Last year, 53% of consumers surveyed reported that they consciously consider whether a company is committed to doing the right thing before they make a purchase. And 52% reported being more eco-friendly than they were even six months ago.
These shifting customer attitudes have helped lead to the rise of companies like Allbirds and Appharvest, accelerated EV purchases, and inspired clean energy commitments from Fortune 500 companies. But it can’t stop there. Companies need to actively work on mitigation and sustainability strategies, not just accounting, because stakeholders and customers will hold them accountable.
Lesson 3: “Climate tech” efforts must extend beyond the chief sustainability officer
Just like with Andreessen’s software revolution, executive leadership has to be on board for companies to truly commit to thinking like climate tech companies.
This can’t be a siloed effort relegated to one individual or performative initiatives like Earth Day campaigns or taking plastic straws out of office cafeterias. This change has to be a top-down initiative that involves every aspect of a business.
It’s a long-term strategy tied to the company’s KPIs, not a one-off initiative. Leaders have to commit to this new normal and new way of doing business, and they need to hire people who can evaluate their company’s changing needs and build the foundations to respond and innovate in the face of the climate crisis.
Lesson 4: The revolution starts with better data access
How to go about making these big changes? With better data access. Companies are already expected to report on the impact and emissions that result from their business practices — not only on the direct emissions that are under their control in production (called Scope 1 emissions), but also the indirect emissions that occur during the production of energy used onsite (Scope 2 emissions) and other indirect emissions that occur from sources they do not own, such as the end-of-life treatment of their products and their business travel (Scope 3 emissions).
But making concrete mitigation and carbon-capture commitments can be alarming for companies because they don’t know how they’ll measure and evaluate their impact. Historically, that information has come from disparate point solutions that don’t rely on actual energy usage data. It’s a black box.
If you believe in rapid decarbonization, it isn’t possible without easy-to-access, high-fidelity, machine-readable, and accurate energy data from the billions of utility meters and devices on the grid.
My company, Arcadia, is changing that with our energy data platform that unlocks true, meter-level usage data and maps it to carbon intensity to create real accountability on Scope 1, 2, and 3 emissions.

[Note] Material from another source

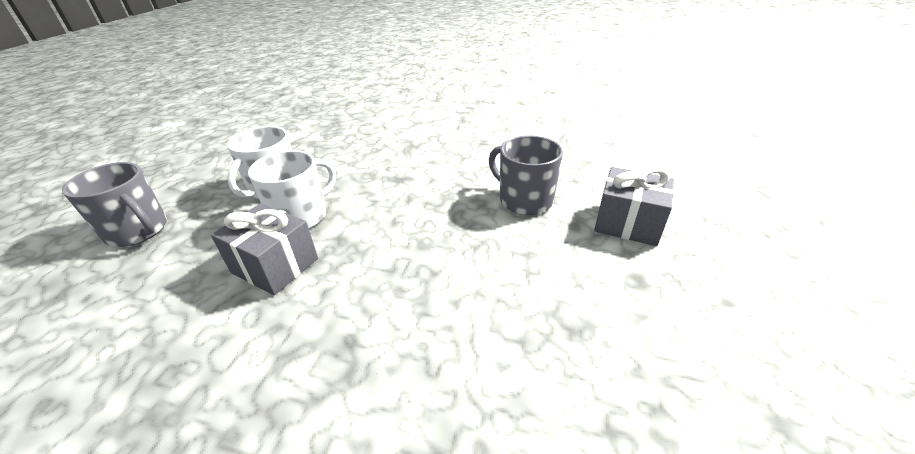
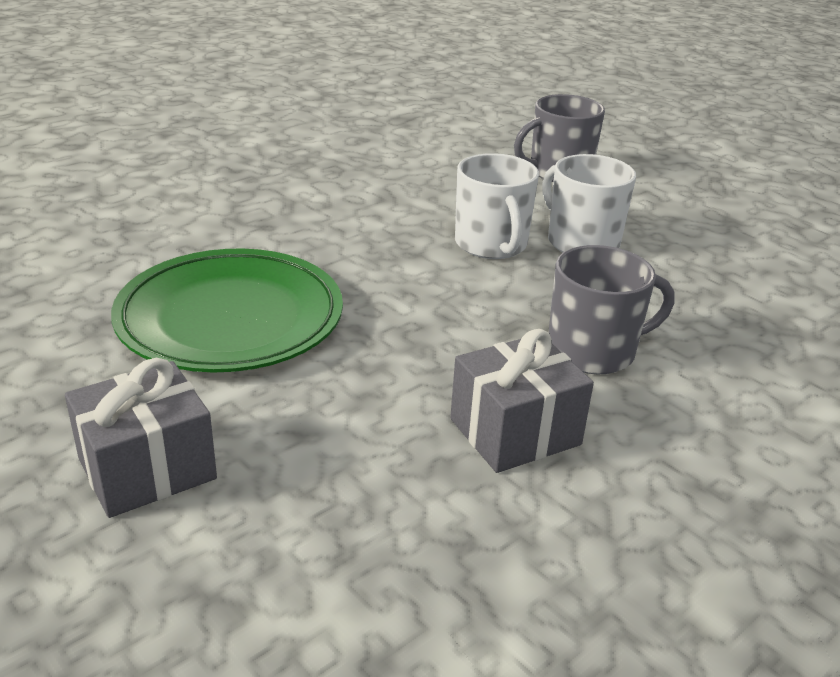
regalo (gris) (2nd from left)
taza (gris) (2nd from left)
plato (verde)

In addition to helping companies access energy data and clean energy sources, Arc also provides a suite of ready-to-use tools that help other climate tech companies build better, more innovative climate solutions. We provide the connective tissue that allows new and existing companies in the clean energy economy to connect their solutions to their customers seamlessly.
As Andreessen said in the close of his essay, this is the big opportunity. I look forward to seeing the creative solutions we develop together.